Who are the big dogs in the desktop computer software market? Microsoft and Apple, of course. And Adobe. Each has their own turf, and sometimes that overlaps. Office vs. iWork, for example. Apple’s FinalCut Pro vs. Adobe Premiere is another. Microsoft has applications that compete with both Apple and Adobe. One of my favorite Mac and PC add on products is Adobe Flash. It’s a love hate relationship. Here’s why.
That Was Then…
Adobe’s Flash has been around on the web since the end of the last century, circa 1996.
Savvy, forward thinking developers created an application that would add animation and interactivity to web pages. Remember what the web looked like in 1996? It wasn’t pretty.
Macromedia built the highly regarded and powerful Shockwave, bought the rapidly growing Flash, and Adobe bought Macromedia and assimilated their products into the Adobe hive.
…This Is Now
Today, Flash is everywhere; installed, in one version or another, on about 99-percent of all desktop and notebook Macs and PCs.
Macromedia and Adobe have advanced Flash to become a well developed rich media environment. Love it or hate, and I do both, Flash is everywhere.

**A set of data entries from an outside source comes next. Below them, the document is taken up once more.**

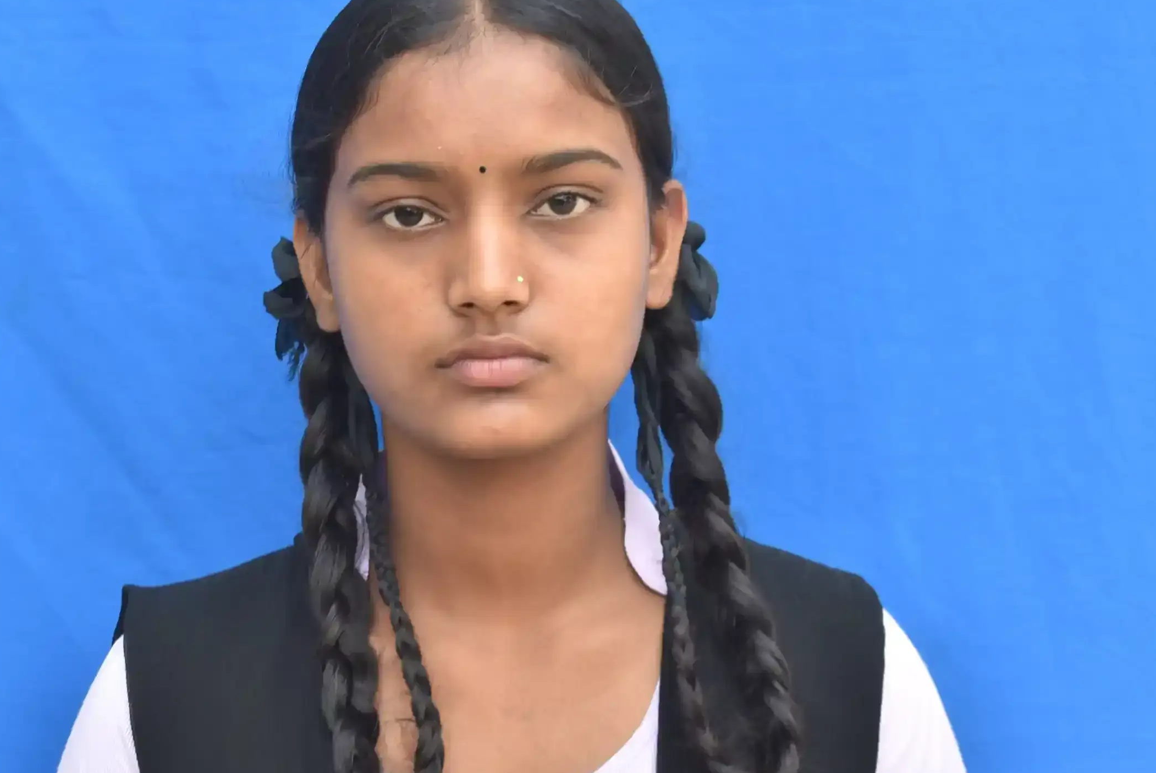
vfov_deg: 12.4
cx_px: 499
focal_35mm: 111
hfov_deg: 18.4
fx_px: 3567
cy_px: 376
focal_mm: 52
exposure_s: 1/60
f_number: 8
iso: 400
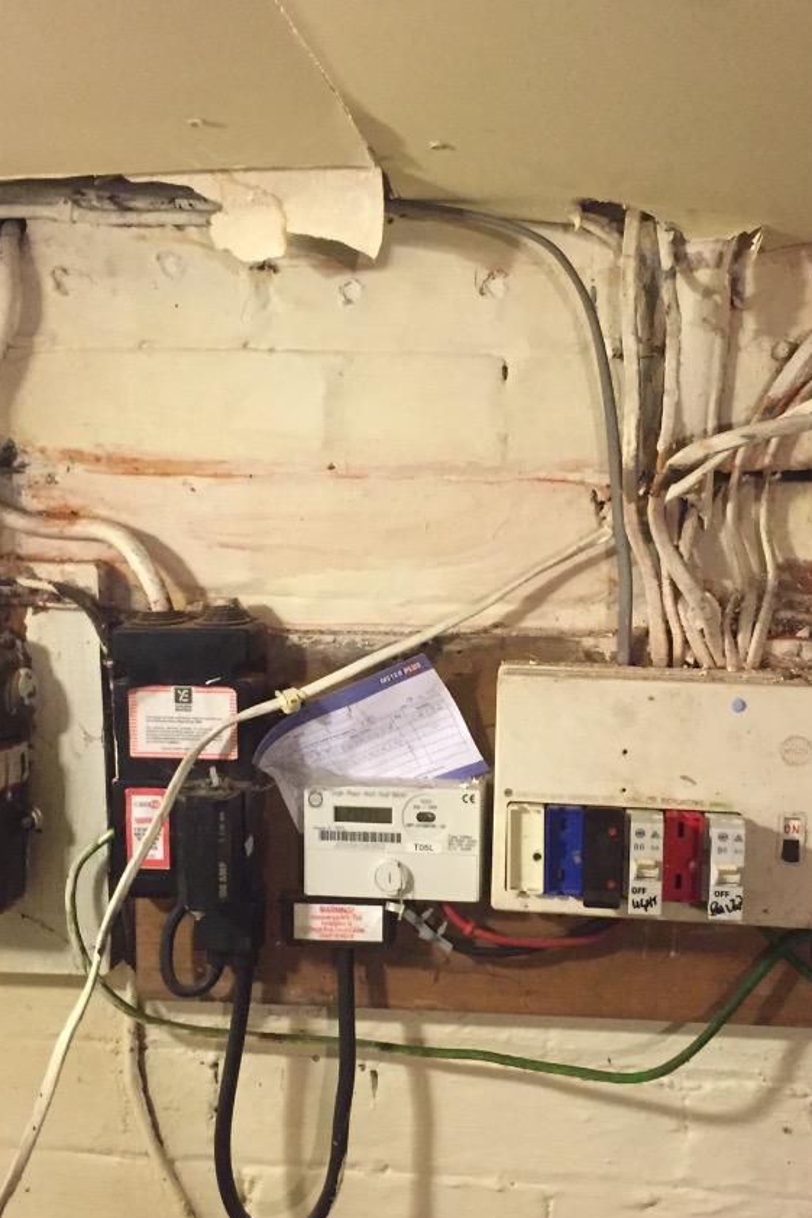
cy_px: 671
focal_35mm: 43
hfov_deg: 31.1
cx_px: 463
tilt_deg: -6.7
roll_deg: -0.8
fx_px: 1455
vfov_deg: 45.4
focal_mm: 4.15
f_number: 2.2
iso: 250
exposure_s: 1/17
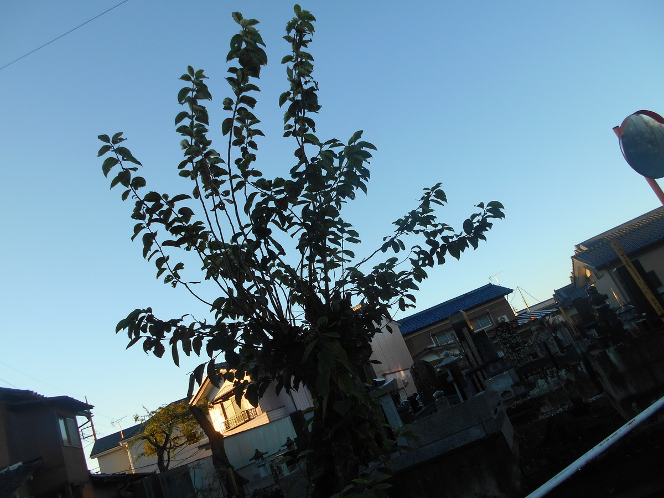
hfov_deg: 67.3
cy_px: 249
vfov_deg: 53.1
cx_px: 332
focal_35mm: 26
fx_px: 499
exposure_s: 1/320
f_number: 3.2
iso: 80
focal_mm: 4.6
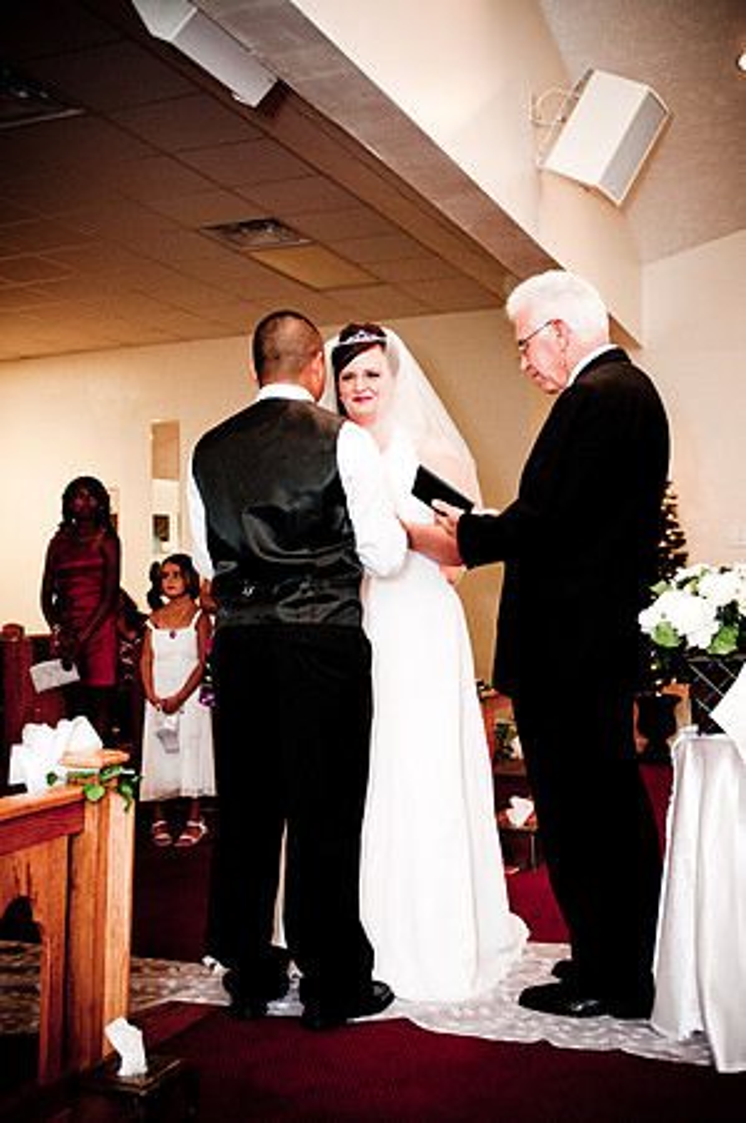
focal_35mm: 39
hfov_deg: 34.1
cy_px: 562
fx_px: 1215
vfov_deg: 49.6
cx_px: 373
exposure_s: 1/60
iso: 200
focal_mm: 26
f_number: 2.8
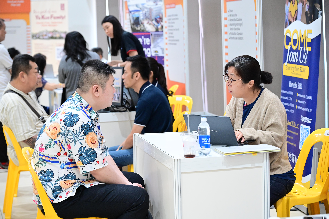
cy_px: 110
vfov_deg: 17.0
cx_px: 164
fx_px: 731
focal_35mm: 80
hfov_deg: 25.4
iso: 5000
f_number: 4.5
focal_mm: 80
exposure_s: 1/160
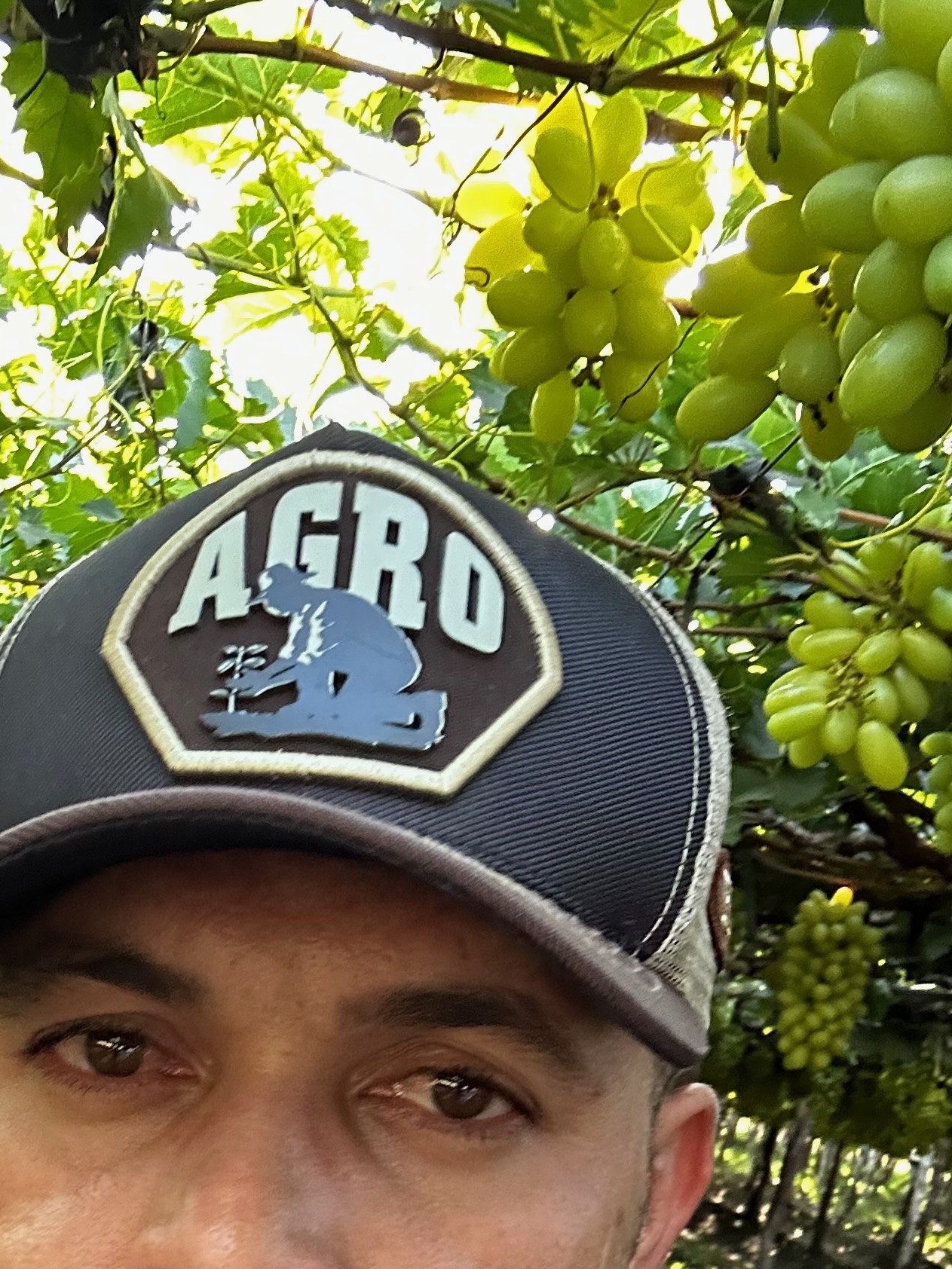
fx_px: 2017
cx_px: 304
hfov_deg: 26.4
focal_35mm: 55
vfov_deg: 33.0
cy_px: 1157
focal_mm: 2.69
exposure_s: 1/60
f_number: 1.9
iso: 160
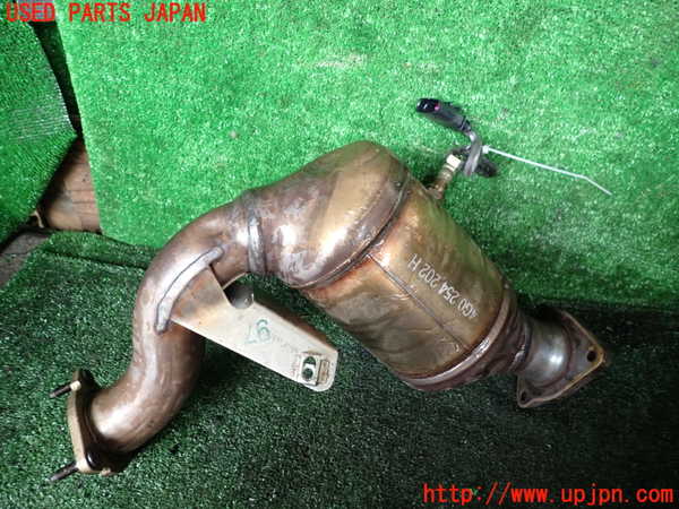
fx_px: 490
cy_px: 254
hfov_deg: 69.4
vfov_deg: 54.9
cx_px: 340
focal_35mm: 25
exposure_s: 1/30
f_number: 2
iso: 200
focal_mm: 4.5
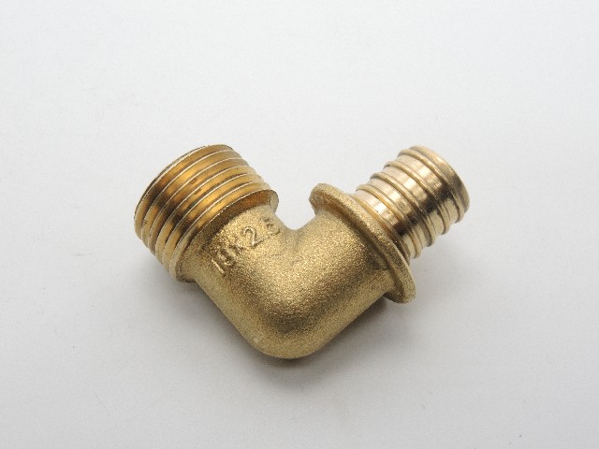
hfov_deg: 38.2
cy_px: 224
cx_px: 300
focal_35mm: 50
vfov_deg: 29.1
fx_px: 865
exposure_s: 1/320
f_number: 8
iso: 400
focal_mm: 11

Everywhere? Flash is not on the 40-million iPhone and iPod touch already in the market. Flash Lite is on many cell phones (and runs crummy and crippled), but Apple’s iPhone makes up about two-thirds of all web browsing already, so the market penetration is limping along.
Flash also has competition. Microsoft’s Silverlight is one, though web implementation of Silverlight is far behind deployment in Windows.
The W3C and HTML 5.0 will embed many rich media characteristics into the emerging standard which will compete with Flash and Silverlight.
Whatup, iPhone?
If Flash and Shockwave rule Macs and PCs, then why isn’t it on the iPhone, and why do many Mac users hate Flash?
Generally speaking, Flash on the Mac is a huge resource hog, and, according to Apple, accounts for more crashes in Safari than any other plugin. Performance is sluggish, buggy, on the Mac.
The iPhone doesn’t even allow Flash. Why not? Flash in Safari could drain even more the iPhone’s already somewhat anemic battery life. That’s a solid technical reason, but there may be more going on.
Power Trips
Much of the struggle and friction that appears between Microsoft and Apple and Adobe has to do with power and control, especially so whenever their respective market circles collide.
Microsoft doesn’t want Adobe to control any more of the desktop experience than necessary, hence Silverlight competes, albeit lamely, with Flash and Shockwave.
Apple needs to uproot Microsoft’s dominion as owner of 90-percent of the world’s desktop and notebook OS market, therefore adopts and supports web standards which Microsoft ignores.
Adobe doesn’t want to be dictated to by Microsoft or Apple, therefore creates their own rich media environment for both the desktop and the web (Adobe’s installers suck like water from the Hudson).
Think of Microsoft, Apple, and Adobe as large tectonic plates which touch and build up pressure from time to time, occasionally interrupting the natural growth of the others.
Pitching a Shutout
Apple won’t allow Flash (or, Silverlight) on the iPhone unless both can be controlled and managed. The iPhone’s sales are so hot and Apple is on such a roll that the Cupertino company doesn’t need either Microsoft or Adobe products on the iPhone to make it successful.
When the time comes for either competitor to make an iPhone application or utility appearance on the iPhone, Apple will be in control, but the impact of either on the iPhone’s market place will be nominal; just the way Apple wants it.
Apple is in the process of creating a highly controlled market for portable device applications, utilities, games, and I expect they will expand that universe to include Mac applications, too.
That will make it all the more difficult for Microsoft and Adobe to control much of, or even compete head-to-head with Apple’s growing Mac, iPhone, iPod touch ecosystem.